Our host in Akaroa recommended the Maori & Colonial Museum in Okains Bay so we decided to visit it before we left the Banks Peninsula. As we were down at the bay before it opened we had a walk along the empty beach.
There were a few flowers still in bloom on the path down to the beach.
Oystercatchers in New Zealand are black and there was a pair along with a Red-billed gull and some other waders that flew away before I could identify them. Most of the shells were clams and mussels but there were a few others.
We walked back through the trees. There is a large campground here right behind the beach which would be a great place to camp in summer. The museum is housed in a former cheese factory and staffed by volunteers. It has a large collection and the Maori displays were the most interesting.

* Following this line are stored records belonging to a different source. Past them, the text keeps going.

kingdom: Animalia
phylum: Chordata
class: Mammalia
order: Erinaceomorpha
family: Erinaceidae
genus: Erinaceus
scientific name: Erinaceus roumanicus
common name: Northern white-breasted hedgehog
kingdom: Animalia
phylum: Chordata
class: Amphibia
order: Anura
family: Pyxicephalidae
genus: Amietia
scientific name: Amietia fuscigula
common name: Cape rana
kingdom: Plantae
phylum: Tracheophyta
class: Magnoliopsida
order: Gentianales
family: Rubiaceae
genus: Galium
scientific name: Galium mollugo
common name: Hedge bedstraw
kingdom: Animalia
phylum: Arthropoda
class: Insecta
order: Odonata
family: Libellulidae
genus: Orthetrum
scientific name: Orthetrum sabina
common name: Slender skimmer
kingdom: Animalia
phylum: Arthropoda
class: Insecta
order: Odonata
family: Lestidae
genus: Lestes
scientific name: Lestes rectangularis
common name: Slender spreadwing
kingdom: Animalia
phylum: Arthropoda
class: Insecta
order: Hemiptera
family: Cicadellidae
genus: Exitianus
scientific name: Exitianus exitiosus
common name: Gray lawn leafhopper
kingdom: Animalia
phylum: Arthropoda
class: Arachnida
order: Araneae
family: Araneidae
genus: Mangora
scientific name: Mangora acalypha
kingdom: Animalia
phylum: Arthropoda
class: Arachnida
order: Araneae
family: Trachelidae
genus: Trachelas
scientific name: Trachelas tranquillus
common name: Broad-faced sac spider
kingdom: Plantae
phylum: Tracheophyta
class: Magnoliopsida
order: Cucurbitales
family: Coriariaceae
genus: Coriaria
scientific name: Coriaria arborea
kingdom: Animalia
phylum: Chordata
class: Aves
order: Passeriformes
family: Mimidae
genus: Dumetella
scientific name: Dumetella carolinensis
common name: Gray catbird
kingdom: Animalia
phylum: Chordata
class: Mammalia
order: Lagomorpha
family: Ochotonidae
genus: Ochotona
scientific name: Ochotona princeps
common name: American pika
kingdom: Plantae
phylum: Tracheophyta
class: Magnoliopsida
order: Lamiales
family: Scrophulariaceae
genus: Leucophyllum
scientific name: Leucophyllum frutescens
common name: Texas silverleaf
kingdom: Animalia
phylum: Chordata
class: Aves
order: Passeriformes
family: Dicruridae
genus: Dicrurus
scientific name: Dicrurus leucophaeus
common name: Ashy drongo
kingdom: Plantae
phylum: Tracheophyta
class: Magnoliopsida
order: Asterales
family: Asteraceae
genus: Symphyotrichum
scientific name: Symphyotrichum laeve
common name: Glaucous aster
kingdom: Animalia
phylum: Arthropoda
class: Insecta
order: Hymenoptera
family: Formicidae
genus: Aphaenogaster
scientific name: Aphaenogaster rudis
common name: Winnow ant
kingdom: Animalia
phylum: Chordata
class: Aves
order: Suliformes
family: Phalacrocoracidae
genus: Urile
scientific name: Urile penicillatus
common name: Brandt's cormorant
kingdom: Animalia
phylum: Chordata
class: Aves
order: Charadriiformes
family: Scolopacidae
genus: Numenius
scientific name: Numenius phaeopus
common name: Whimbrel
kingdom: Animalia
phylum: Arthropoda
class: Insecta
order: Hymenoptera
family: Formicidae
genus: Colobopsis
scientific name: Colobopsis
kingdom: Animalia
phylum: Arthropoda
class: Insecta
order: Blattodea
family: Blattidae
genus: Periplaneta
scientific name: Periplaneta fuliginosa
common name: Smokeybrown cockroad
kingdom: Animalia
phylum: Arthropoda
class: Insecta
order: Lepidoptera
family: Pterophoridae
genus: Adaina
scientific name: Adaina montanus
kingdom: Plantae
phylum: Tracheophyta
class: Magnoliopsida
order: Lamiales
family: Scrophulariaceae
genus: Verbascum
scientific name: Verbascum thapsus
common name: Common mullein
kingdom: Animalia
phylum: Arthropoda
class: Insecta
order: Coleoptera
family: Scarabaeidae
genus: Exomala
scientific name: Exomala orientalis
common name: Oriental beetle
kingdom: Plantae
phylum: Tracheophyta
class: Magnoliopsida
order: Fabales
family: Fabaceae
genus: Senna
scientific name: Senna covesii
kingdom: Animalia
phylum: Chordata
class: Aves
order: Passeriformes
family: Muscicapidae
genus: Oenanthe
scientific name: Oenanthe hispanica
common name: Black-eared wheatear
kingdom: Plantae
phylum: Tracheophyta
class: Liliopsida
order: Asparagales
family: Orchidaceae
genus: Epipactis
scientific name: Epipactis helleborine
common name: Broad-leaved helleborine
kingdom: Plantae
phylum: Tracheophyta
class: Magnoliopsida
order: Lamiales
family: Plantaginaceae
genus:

As the colonial collection only dates from the second half of the 19th century, many of the items were very familiar e.g. Singer hand sewing machines. For anyone whose ancestors lived here, there is a lot of information on local families and many of the items on display have been donated by their descendents. Across the road from the museum is a shed with the two canoes currently used every year on Waitangi Day.
We then re-joined the summit road which on a clear day would have good views over the peninsula. We were back on Highway 75 at Hilltop which is 476m and then descended to Little River for coffee. As we crossed over to join the Inland Scenic Route on Highway 72, we could see mountains ahead and forests. We were soon in the foothills of Mount Hutt Range and stopped at Rakaia Gorge where there are overlooks and short walking trails.
We met a couple of guys from Yorkshire who were also travelling around before attending some of the Lions matches later on. It was now time for us to descend a little, cross the Rangitata River and find our accommodation in Geraldine.